O documento foi apresentado para os membros do Gabinete de Gerenciamento de Risco e será usado para que a população das chamadas ‘casas amarelas’ possa ter um melhor entendimento sobre o retorno, sanando suas principais dúvidas.
Pelo pacote de reconstrução do Estado, conforme o secretário da Gerência Executiva do Litoral Norte, coronel André Porto, esses moradores serão cadastrados no próximo empreendimento da Companhia de Desenvolvimento Habitacional e Urbano (CDHU) no município.
Também tem a possibilidade de ocupação em abrigo por tempo determinado, visando amparo inicial para busca de imóveis para locação e, por fim, a entrega de kits da linha branca, como geladeira e fogão.
Caberá ao município, a possibilidade do auxílio aluguel; a criação de 300 vagas de empregos em programas municipais, entrega de kits alimentação e cesta básica por tempo determinado, mediante critérios de cada Secretaria envolvida no projeto.
De acordo com os órgãos, essas ações são balizadas por três fortes pilares: Atendimento Humanizado, Ação Individualizada e o Retorno Seguro. “Com base nesses pilares, podemos iniciar o retorno das famílias que foram identificadas como seguras conforme critérios técnicos”, destacou o coronel Porto.
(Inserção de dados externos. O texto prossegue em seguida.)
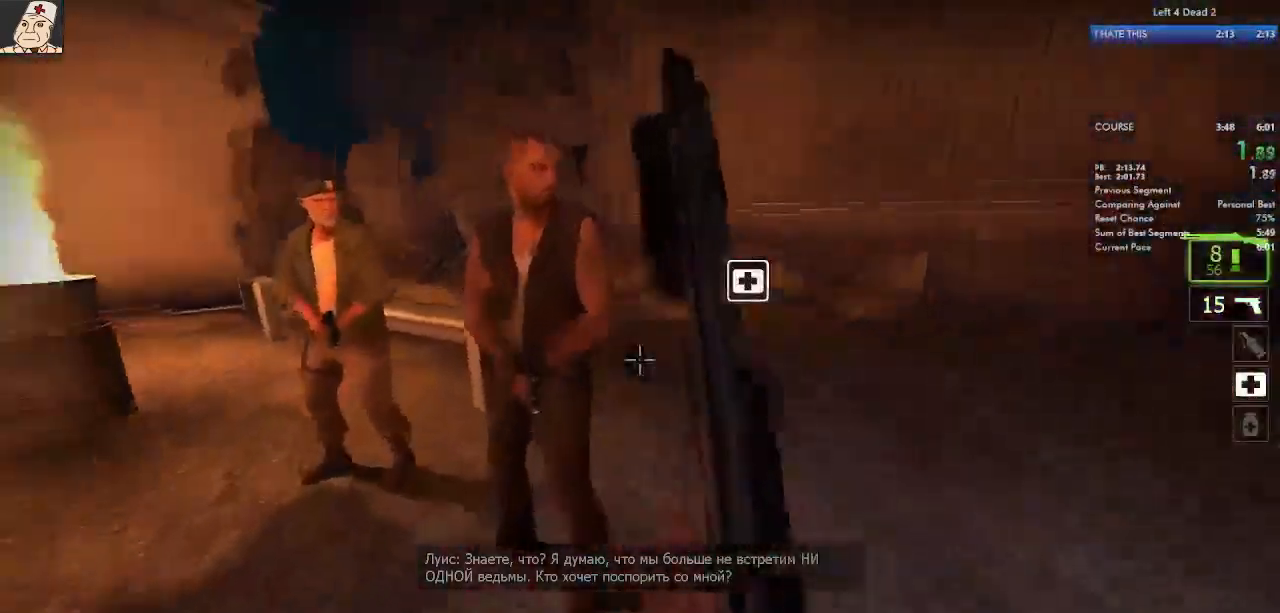
{"keys": ["a", "ctrl", "w"], "mouse": ["left", "right"], "events": [[33, "ctrl", "down"], [117, "a", "down"], [233, "a", "up"], [367, "a", "down"], [383, "mouse_left", "down"], [433, "mouse_right", "down"]]}
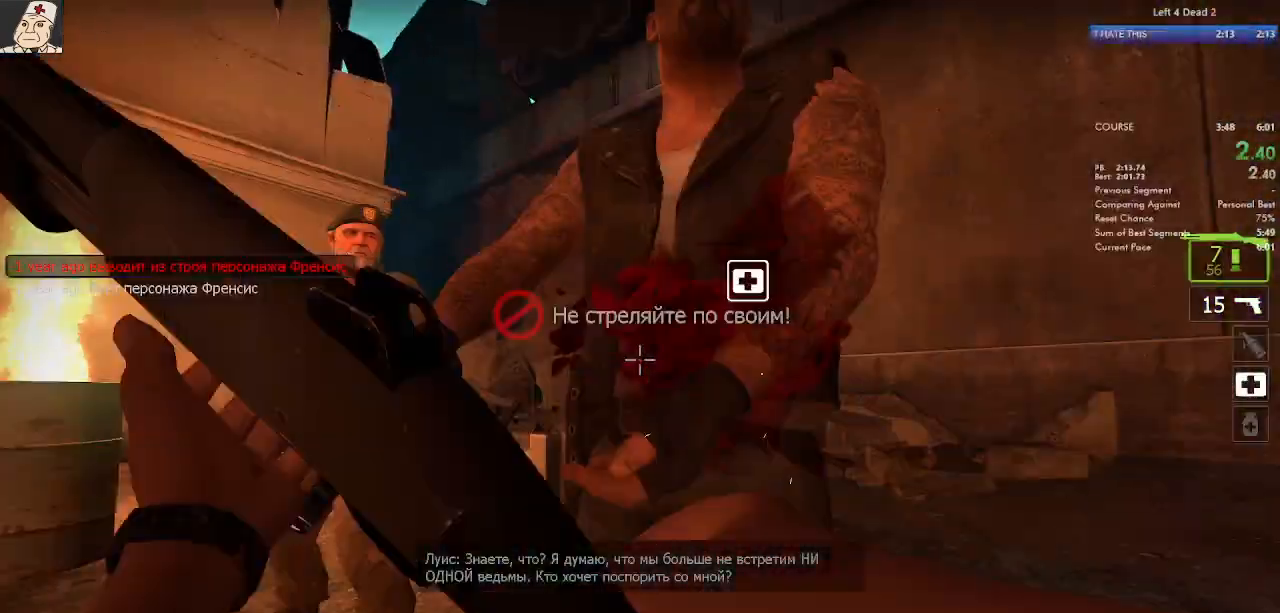
{"keys": ["ctrl", "w"], "mouse": [], "events": [[50, "mouse_right", "up"], [100, "mouse_left", "up"], [300, "a", "up"]]}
Durante a reunião, o grupo contou com a presença de integrantes da Fundação Getúlio Vargas (FGV) que estão em São Sebastião realizando o remapeamento das famílias afetadas pelas chuvas de fevereiro. A ação faz parte do Projeto Recomeço, realizado pelo Instituto Verdescola, e vai entender as necessidades das famílias das comunidades Vila Sahy e Baleia Verde.